Can you change "scientific name" to "binomial name" in the lines from the one with "class: Magnoliopsida" up to and including the one with "common name: Grassland croton", leave everything else unchanged, and give back only those lines?

== Records provided ==

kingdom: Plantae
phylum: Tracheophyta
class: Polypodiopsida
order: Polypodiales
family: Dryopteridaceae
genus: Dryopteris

===
== Records provided ==

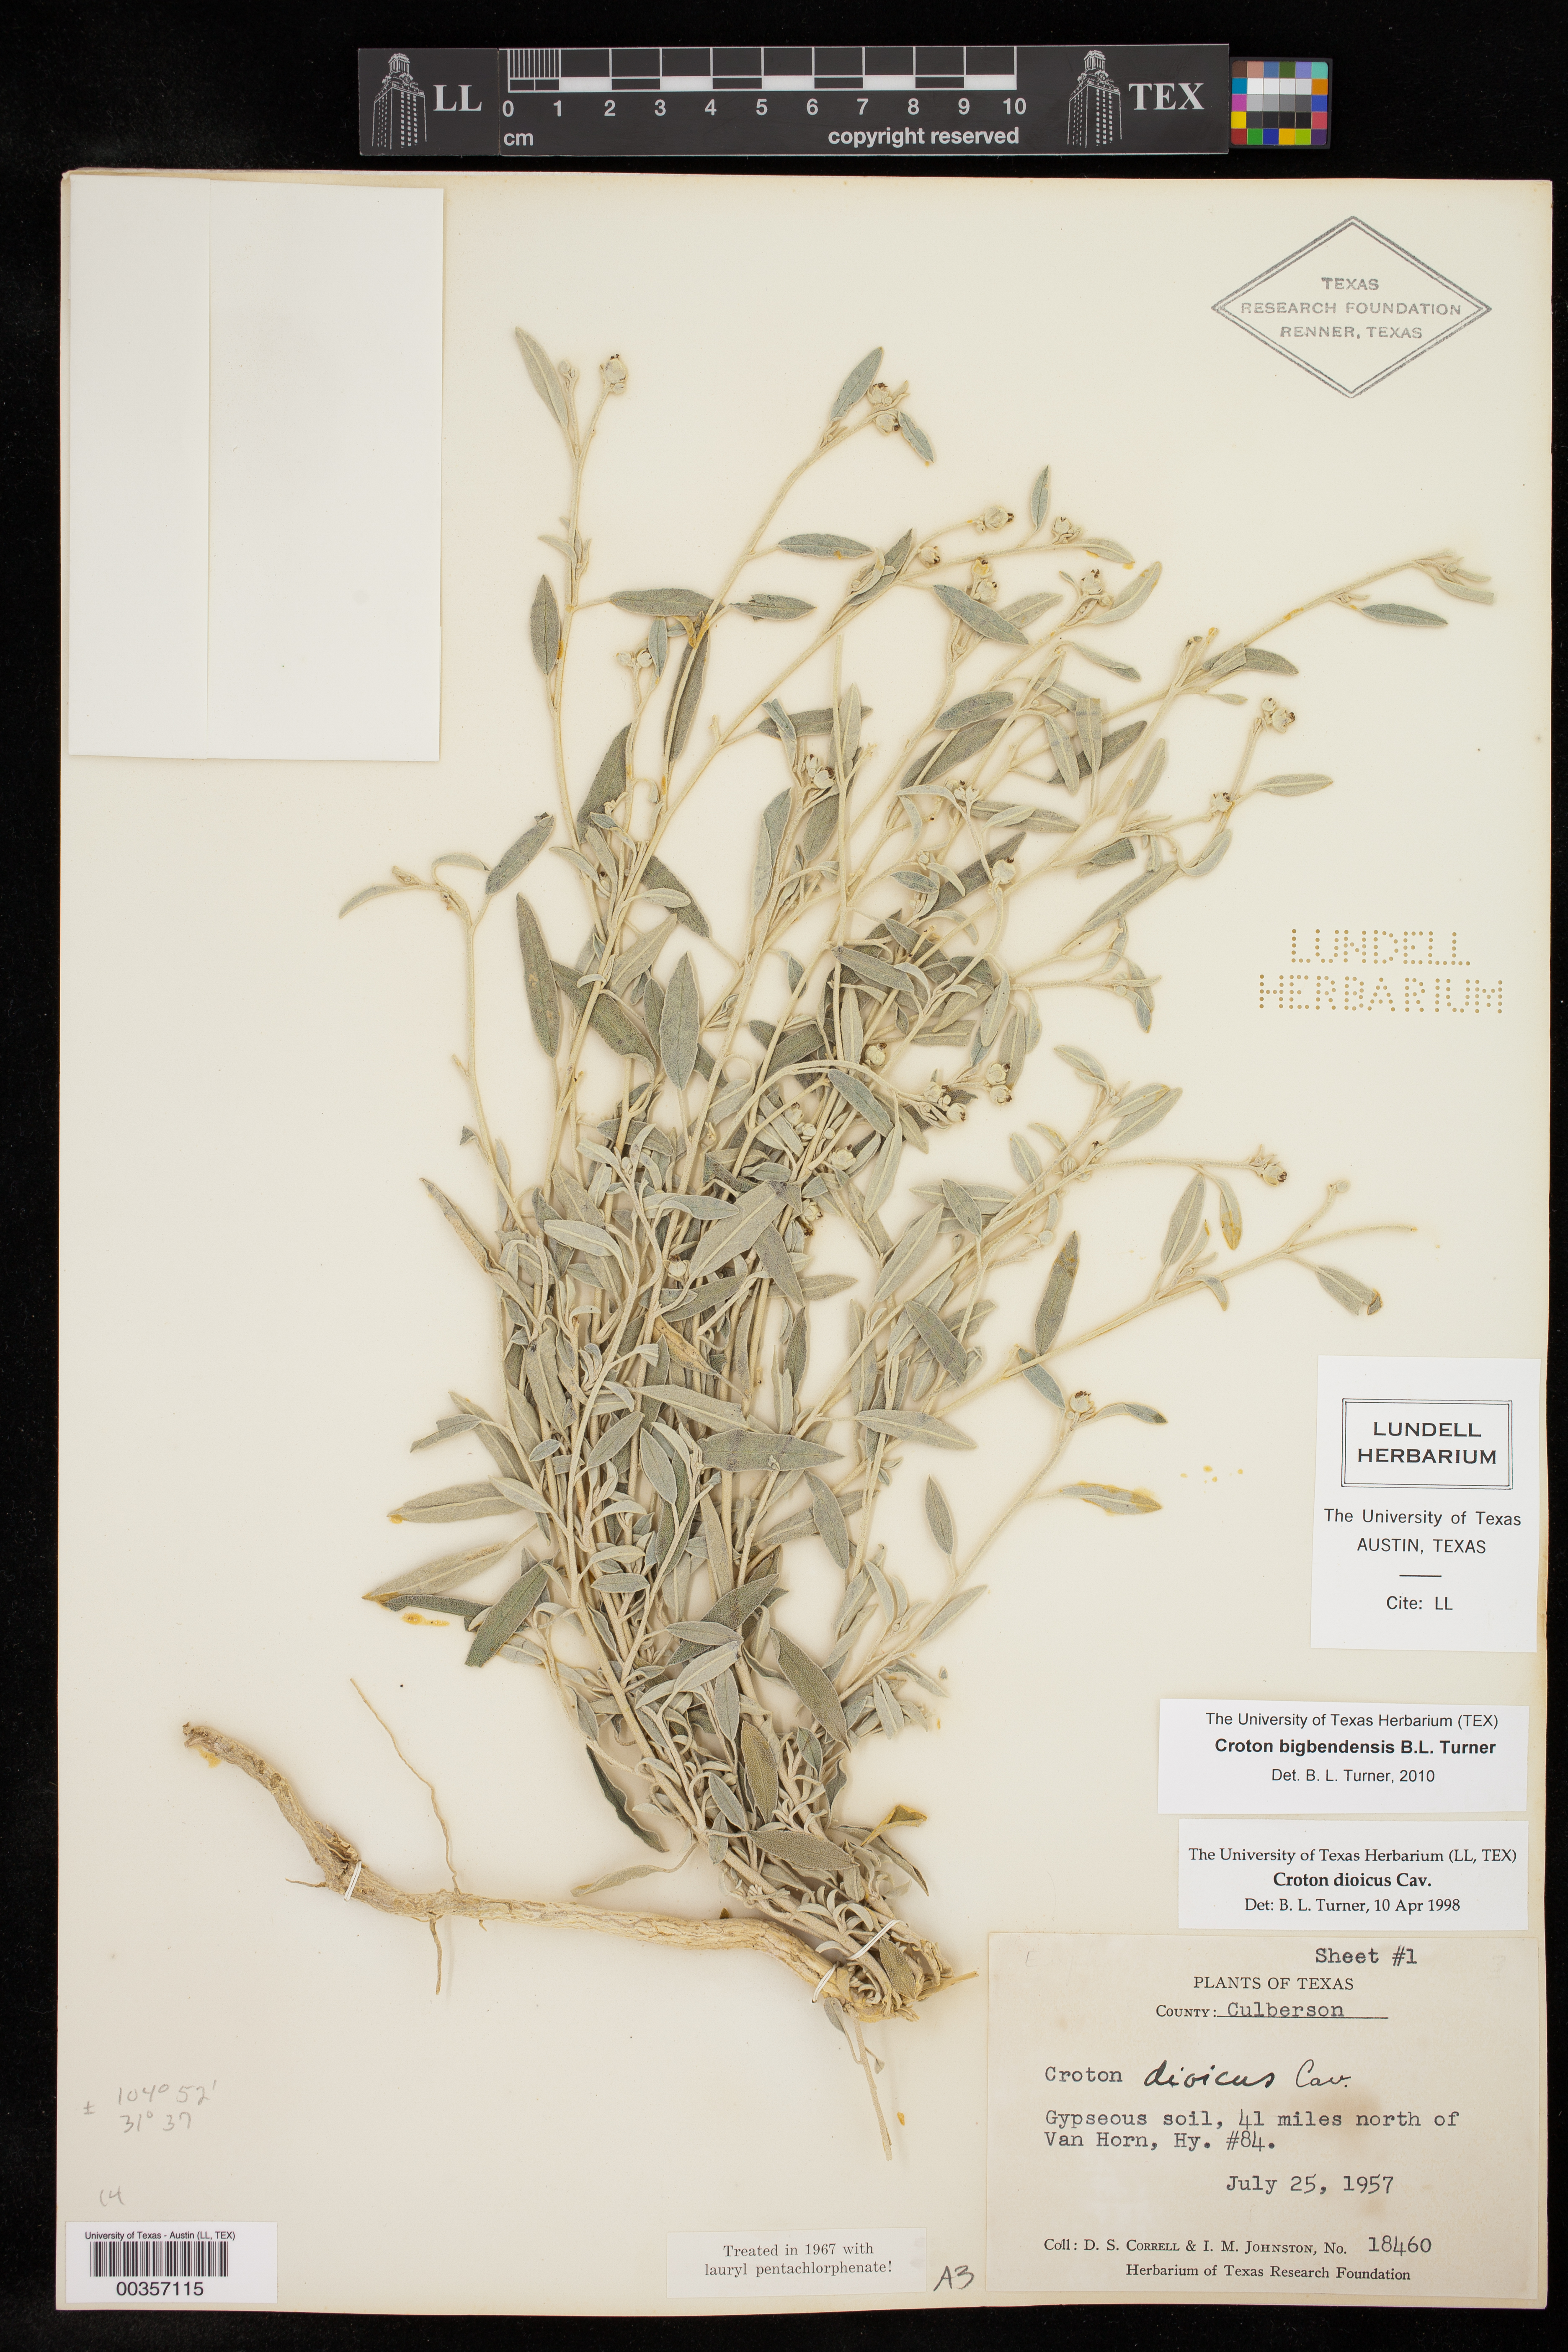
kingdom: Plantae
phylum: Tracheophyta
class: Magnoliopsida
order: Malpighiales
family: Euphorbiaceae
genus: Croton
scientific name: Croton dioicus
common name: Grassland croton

===

_Exercise answer_
class: Magnoliopsida
order: Malpighiales
family: Euphorbiaceae
genus: Croton
binomial name: Croton dioicus
common name: Grassland croton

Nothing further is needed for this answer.